İçindekiler
Üzerlerinde taşımak durumunda oldukları yükler, deprem, yangın vb. gibi etkiler karşısında yapıların güvenliğinden kim sorumlu olabilir? Tabi ki bu konuda; yönetmelikler, standartlar çıkaran yetkili kurumlar, yasama ve yürütmeden sorumlu kurumlar, sonrasında bunların uygulayıcı firma ve şahısları ve en sonda ise yapı sahibi gelir.
Yapı sahibi yapının güvenliğinden sorumlu tutulma konusunda en son gelir çünkü ne yönetmeliklerden ne de teknik kriterler konusunda bilgi sahibi olması beklenemez. Bu sebeple bu konuda mühendisler ve mimarlar ile çalışır. Tasarımı onlardan ister. Mühendisler ve mimarlar da yetkili kuruluşların yayınladığı yönetmelikleri esas alıp eğitim ve tecrübelerini kullanarak tasarım yaparlar. Yapım konusunda da müteahhitler gerekli teknik kriterleri yerine getirerek yapıyı meydana getirir. Buraya kadar her şey olması gerektiği gibi.
Yapı Sahiplerine Yetkinlik Sorumluluğu Yüklendi
18 Mayıs 2018 tarihinde yürürlüğe giren 7143 sayılı İmar Barışı Kanunu’ndaki geçici 16. madde ile ruhsatsız veya ruhsata aykırı yapıların gerekli başvuru şartlarını sağlaması ile yapı kayıt belgesi alması ve yasallaşmasının yolu açıldı. Bu kanunun problemli pek çok tarafı var elbette. Bu, yasal süreçleri takip eden vatandaşların hak kayıpları, imar kirliliği, altyapı yetersizliği gibi sayılamayacak kadar problemi artıracak bir kanundu. Biz burada konumuz gereği kanunun deprem güvenliği tarafına bakıyoruz.

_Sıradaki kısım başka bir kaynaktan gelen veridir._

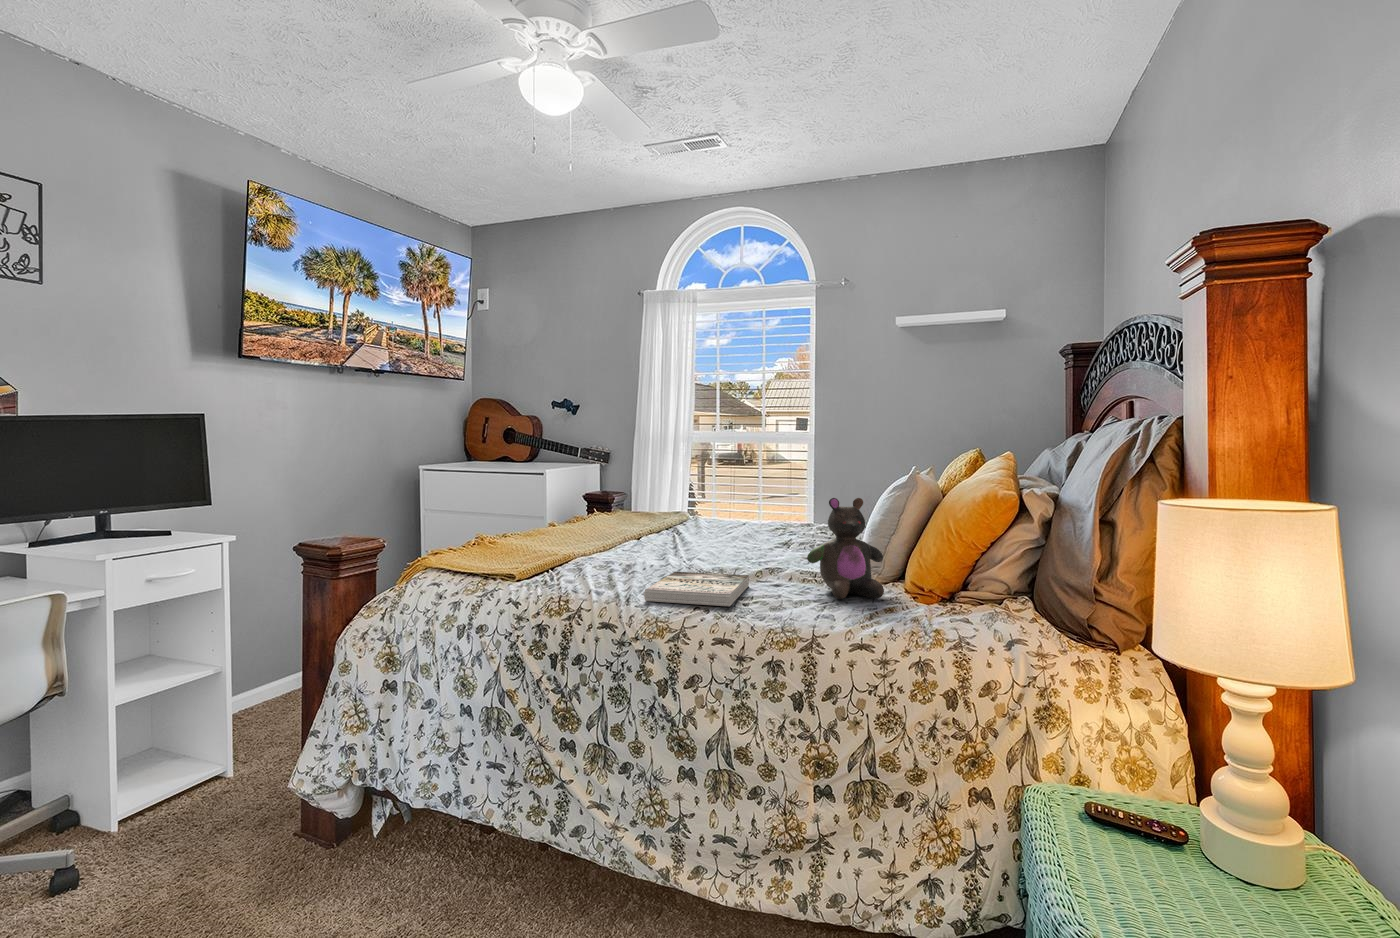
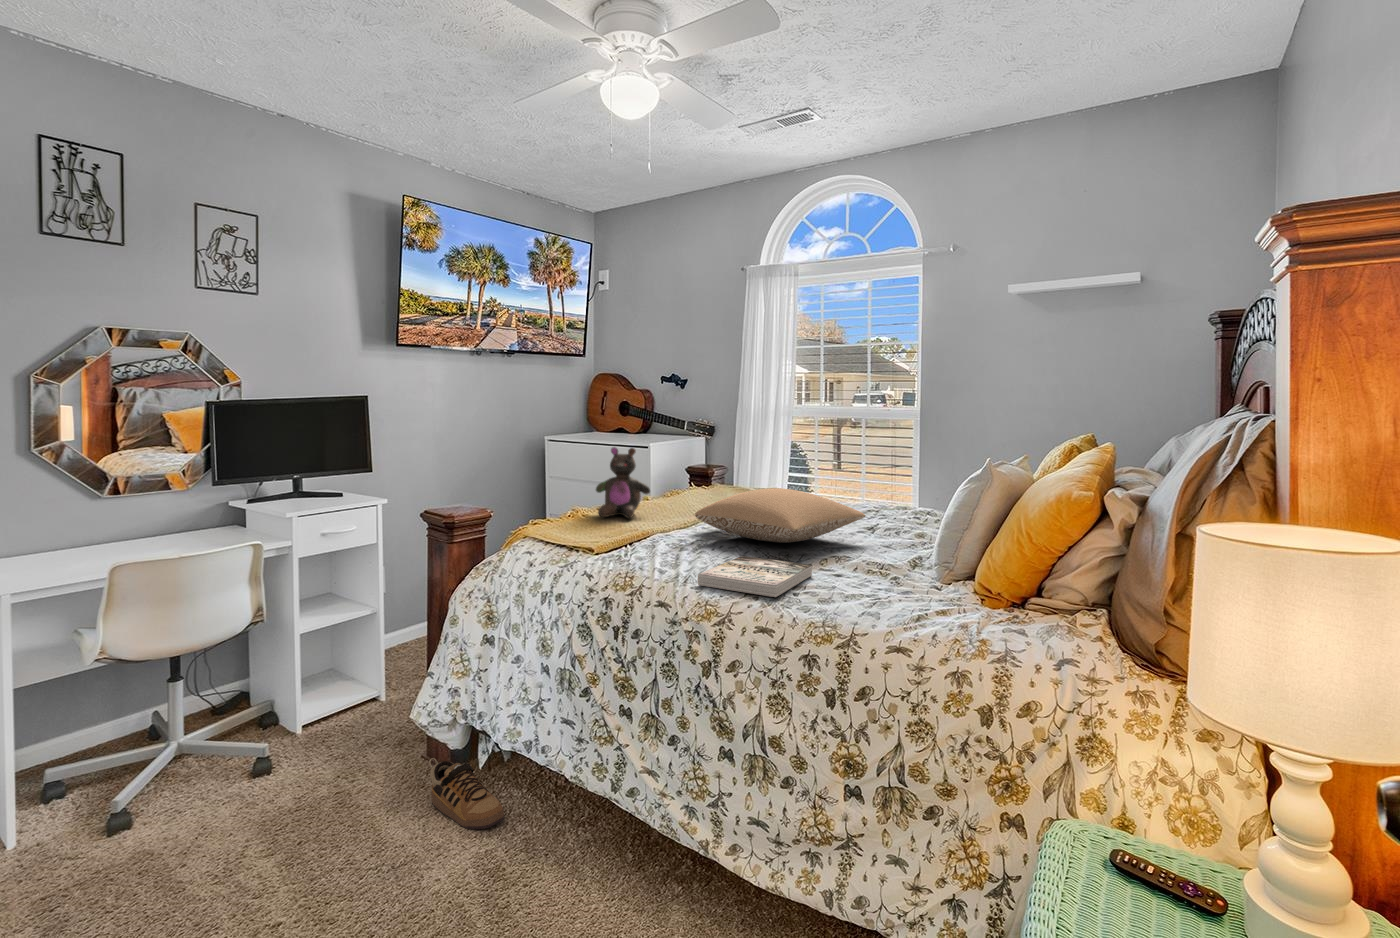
stuffed bear: present [807,498,884,599] -> present [596,447,650,518]
pillow: none [611,506,776,559] -> present [695,488,865,542]
shoe: none [314,832,416,907] -> present [429,758,504,829]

Söz konusu kanunda yapının deprem güvenliği bina sahibine bırakıldı. Olası bir olumsuzlukta ise yapı sahibinin yetkililere dava açmasının önü kapatıldı. Yani ilk paragrafta izah edilmeye çalışılan sorumluluk zincirinden kurumlar, mühendis ve mimarlar çıkartılıp sadece yapı sahibine önceki yazılarımda bahsettiğim hem yetkin mühendis ve mimar hem de yetkin müteahhit olmasını gerektiren bir sorumluluk yüklendi. Yaklaşık 3 milyon 110 bin adet yapı kayıt belgesi bu yolla alındı.
Deprem Hasarlarında Kamuya da Dava Açılabilecek
Kanunun çıkması sonrasında Danıştay 6. Dairesinde açılan bir davada Danıştay yukarıda özetlenen konudaki maddeyi Anayasa’ya aykırı bularak konuyu Anayasa Mahkemesine taşıdı. Anayasa Mahkemesi de başvuruyu haklı bularak ilgili yasa maddesini 25 Temmuz 2024 tarihinde iptal etti. Yani yapının deprem güvenliğinden sadece yapı sahibinin sorumlu tutulamayacağını tespit etti. Artık bu yapıların depremde olası bir olumsuzluk yaşaması durumunda kamuya da dava açılabilecek. Deprem bölgesinde kaç adet yapı kayıt belgesi alan binanın yıkıldığını ve bu binalarda ne kadar can kaybı olduğunu bilmiyoruz. Ancak bu kararın devam eden dava süreçlerini etkileyeceği açık.
Bu iptal sonrası yapıların deprem güvenliğinden kamunun da sorumlu olduğunun tekrar teyit edilmesi sebebiyle uzun süredir dillendirmeye çalıştığımız mevcut yapıların yapı kayıt belgesi almış olsa dahi hızlı bir şekilde elden geçirilerek güçlendirilmesi konusunda yetkililerden yeni tedbir ve teşviklere ihtiyaç var. Söz konusu yapıların bir an önce kontrol edilmesi hayati önem taşıyor. Belediyelerden hızlı bir tarama ve kendi bütçelerince güçlendirmeye destek kampanyaları duyuyor ve memnun oluyoruz. Ancak bu iş belediye bütçeleri ile çözülemeyecek kadar büyük ve yasal mevzuata ihtiyaç var.